Perl RegEx: Limiting the pattern to only the first occurrence of a character

2023-01-08 20:27 问答作者：

I am trying to extract the content of a date element from many ill-formed sgml documents. For instance, the document can contain a simple date element like

<DATE>4th July 1936</DATE>

开发者_如何学Cor

<DATE blaAttrib="89787adjd98d9">4th July 1936</DATE>

but can also as hairy as:

<DATE blaAttrib="89787adjd98d9">4th July 1936
<EM>spanned across multiple lines and EM element inside DATE</EM></DATE>

The aim is to get the "4th July 1936". Since the files are not big, I chose to read the whole content into a variable and do the regex. The following is the snippet of my Perl code:

{
    local $/ = undef;
    open FILE, "$file" or die "Couldn't open file: $!";
    $fileContent = <FILE>;
    close FILE;

    if ( $fileContent =~ m/<DATE(.*)>(.*)<\/DATE>/)
    {
        # $2 should contain the "4th July 1936" but it did not.
    }
}

Unfortunately the regex does not work for the hairy example. This is because inside the <DATE> there is an <EM> element and it also spans multiple lines.

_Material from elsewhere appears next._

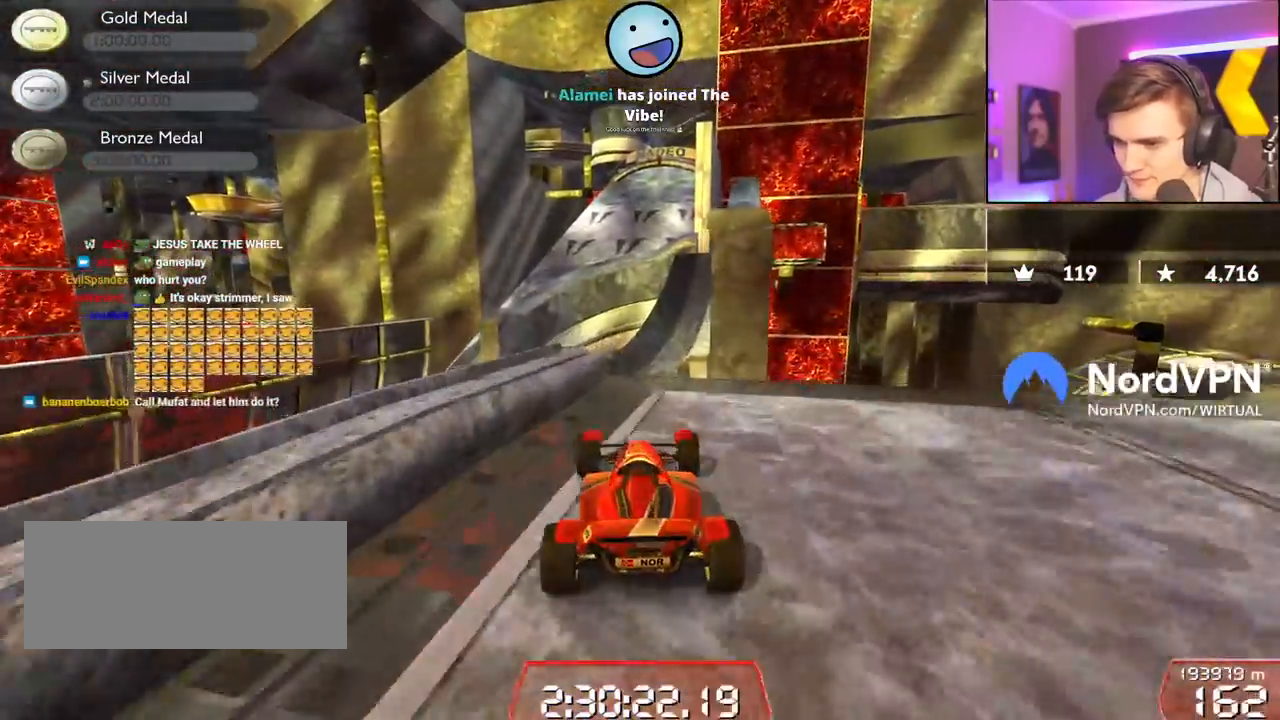
{"keys": ["up"], "events": [[67, "right", "up"]]}
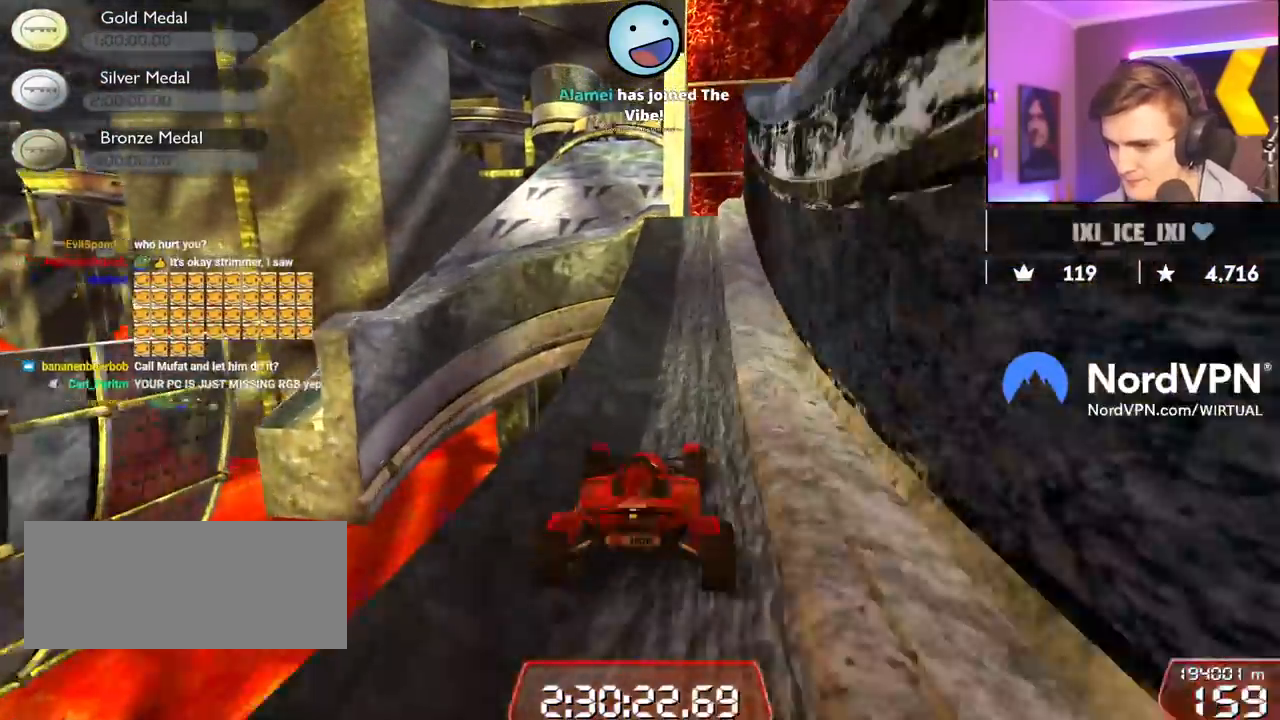
{"keys": ["right", "up"], "events": [[267, "right", "down"], [400, "right", "up"], [500, "right", "down"]]}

Can any kind soul give me some pointers, directions, or clues?

Thanks heaps!

Use an XML parser if you can.

But from your example, probably you could try

if ($fileContent =~ m/<DATE[^>]*>([^<]+)/) {
  # use $1 here
  # you may need to strip new lines
}

If the date format is fixed, you might want to use something like this:

m/<DATE(.*)>([0-9]+(st|nd|rd|th)\s(January|February|March|April|May|June|July|August|September|October|November|December)\s[0-9]+)(.*)<\/DATE>/

instead of matching .*, you should match "everything that is not an anchor"

ie :


 if($string =~ /^<DATE[^>]*>([^<]+)</){

there, $1 is your date

Use an HTML parser.

Please, use an HTML parser.

But for a regex, I'd try

<DATE(.*?)>(.*)<\/DATE>

which should be faster than KennyTM's alternative... By the way, why are you capturing that second group?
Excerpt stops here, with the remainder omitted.